O conceito de periodização aplicado ao jogo de futebol, cada vez mais, tem sido adaptado à nova forma de interpretação da realidade (visão sistêmica) e também a característica competitiva da modalidade, que inviabiliza uma preparação que tenha como objetivo isolados picos de forma ao longo de uma temporada.
Posto isso, modelos de periodização com ênfase na vertente física, amplamente aplicados em equipes de futebol (em todos os níveis) podem ser considerados obsoletos.
Como exemplo, a periodização convencional em bloco, proposta por Verkoshansky:
MODELO GERAL DE TREINAMENTO DE VERKHOSHANSKI
Como características gerais deste modelo geral de treinamento, podem ser apontadas:
• Evolução em relação à periodização clássica de Matveev (que dividia a temporada em três grandes períodos)
• Defende a individualidade da carga de treinamento
• Possibilita o desenvolvimento consecutivo de capacidades, utilizando o efeito residual de cargas já trabalhadas;
• Dá ênfase ao trabalho no regime motor específico;
• É também conhecida como preparação em Blocos A, ou de preparação de base (voltado para o aumento da força especial), B, ou de preparação especial (voltado para o aumento da velocidade de execução no exercício da competição e na capacidade técnica e C, ou de competições mais importantes (voltado para o máximo nível de potência no regime motor específico), que variam em função do tempo de preparação para a competição;
• Possibilita o alcance de vários picos de forma a serem atingidos ao longo da temporada (em várias competições).
Grandes estudiosos perceberam que esta forma de distribuir os objetivos e conteúdos de treino não atendiam as demandas do futebol e então apresentaram novas propostas de preparação para o jogo.
Surge em Portugal, com o intuito de periodizar o Modelo de Jogo, a Periodização Tática, criada por Vítor Frade e que tem o pensamento complexo como referencial teórico.

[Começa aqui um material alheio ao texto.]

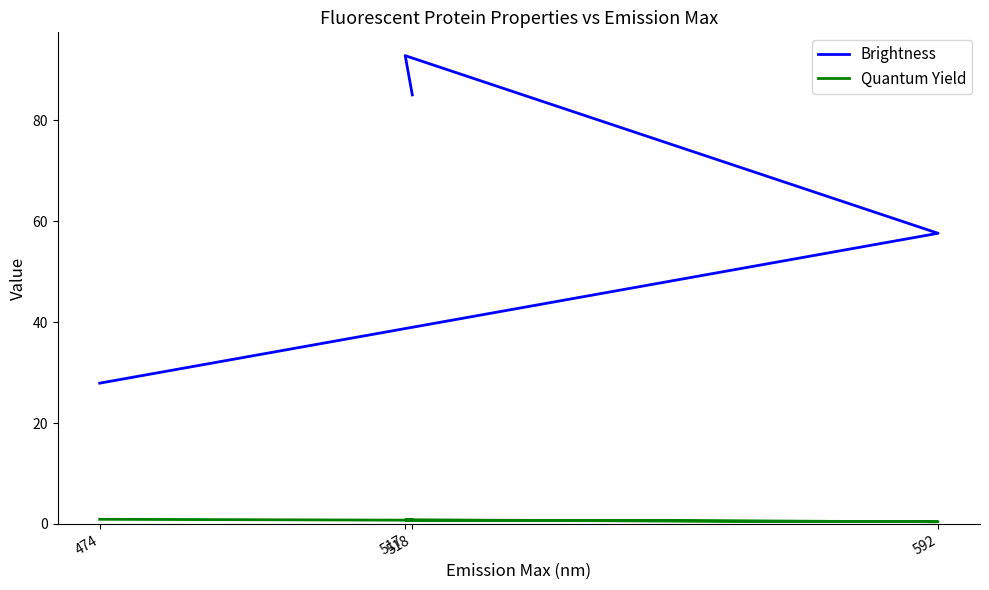

Between 517 and 474, which is larger?

517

MORFOCICLO PADRÃO DA PERIODIZAÇÃO TÁTICA
Dentre as características desta periodização, destacam-se:
• A componente tática surge como núcleo central da preparação;
• Estabelece um modelo de jogo adotado com coordenação própria e com as dimensões físicas, técnicas e psicológicas subjugadas à tática;
• Centra-se no desenvolvimento do modelo de jogo da equipe a partir das ideias de jogo do treinador, fundamentadas na desmontagem e hierarquização dos princípios de jogo (em sub-princípios e sub-subprincípios);
• Forma desportiva coletiva qualitativa que tem como referência básica o ato de jogar melhor o jogo de futebol.
• A PT destaca três pressupostos metodológicos básicos: Progressão Complexa que implica em progredir complexamente o jogar da equipe a partir de exercícios que considerem o nível de jogo atual e o pretendido; Alternância Horizontal em Especificidade que envolve a operacionalização do Morfociclo Padrão, caracterizado pelo jogo, dias recuperativos e dias aquisitivos; e Princípio de Propensão que cria exercícios que tornam propensas ocorrências de determinados comportamento que, repetidos sistematicamente, poderão tornar-se hábitos.

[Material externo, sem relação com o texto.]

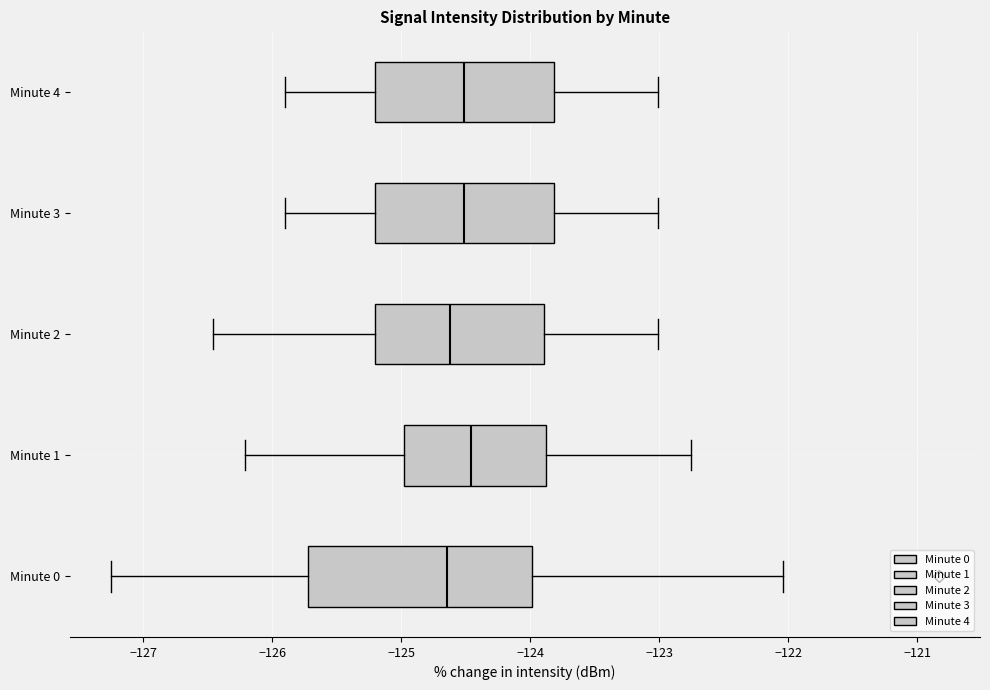

Which box is the widest, from its left edge to its right edge?

Minute 0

• O pico de forma deve ser semanal.
O treinador Rodrigo Leitão também desenvolveu um Modelo de Periodização, denominada como Periodização Complexa de Jogo e que seu microciclo assim se apresenta:
MICROCICLO DA PERIODIZAÇÃO COMPLEXA DE JOGO
O Jogo, em sua essência, é o núcleo central da preparação, que apresenta como principais elementos:
• As dimensões do jogo (física, técnica, tática, psicológica, sociocultural, etc.) estão subordinadas a lógica do jogo;
• O modelo de jogo não tem fim em si mesmo (ele é um dos meios para o cumprimento da lógica do jogo);
• Visa desenvolver a inteligência circunstancial individual e coletiva de jogo;
• Forma coletiva em constante progressão, avaliada de maneira qualitativa e quantitativa, tendo como referência o jogar melhor o jogo de futebol – circunstancialmente.

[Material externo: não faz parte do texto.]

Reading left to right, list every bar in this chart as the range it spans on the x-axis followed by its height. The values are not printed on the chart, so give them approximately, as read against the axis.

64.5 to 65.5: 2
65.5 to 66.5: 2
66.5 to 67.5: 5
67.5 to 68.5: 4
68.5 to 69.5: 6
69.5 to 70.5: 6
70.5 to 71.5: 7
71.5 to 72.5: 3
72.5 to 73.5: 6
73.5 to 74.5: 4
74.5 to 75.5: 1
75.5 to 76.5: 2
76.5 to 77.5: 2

É muito difícil ser preciso sobre a forma como estes conhecimentos tem chegado às universidades e aos clubes de futebol brasileiros. Em diversos e-mails que recebo, de alunos de graduação ávidos por conhecimento, é mencionada a limitada oferta de conhecimento proposta pelas disciplinas relacionadas ao futebol. Somam-se a este fato, o constante ingresso de novos profissionais na modalidade sem a devida preparação teórica, a não atualização dos profissionais atuantes e as ainda embrionárias iniciativas de capacitação profissional em nosso país.
Os efeitos sistêmicos de todo este cenário são inúmeros. Apenas um deles é a constatação (divulgada por um companheiro de profissão nas redes sociais) de que o país do futebol (???) tem predominância de zagueiros e laterais na Champions League 14/15. Dos 80 brasileiros na competição, 39 (48,75%) são jogadores da linha de defesa. Um dado relevante se comparado aos somente 11 jogadores de ataque (13,75%) num país que é (e sempre será???) mundialmente conhecido pelo poder ofensivo.
Para concluir, os poucos parágrafos supracitados não são suficientes para aprofundar o conhecimento sobre os atuais modelos de periodização. Muita leitura, revisões, discussões e prática são fundamentais para que o nosso “espiral de conhecimento circunscrito” se desenvolva. Caso alguém tenha interesse, posso compartilhar alguns materiais de estudo.
Ah: outro efeito sistêmico foi o 7 a 1. Ou vocês acreditaram que foi um apagão?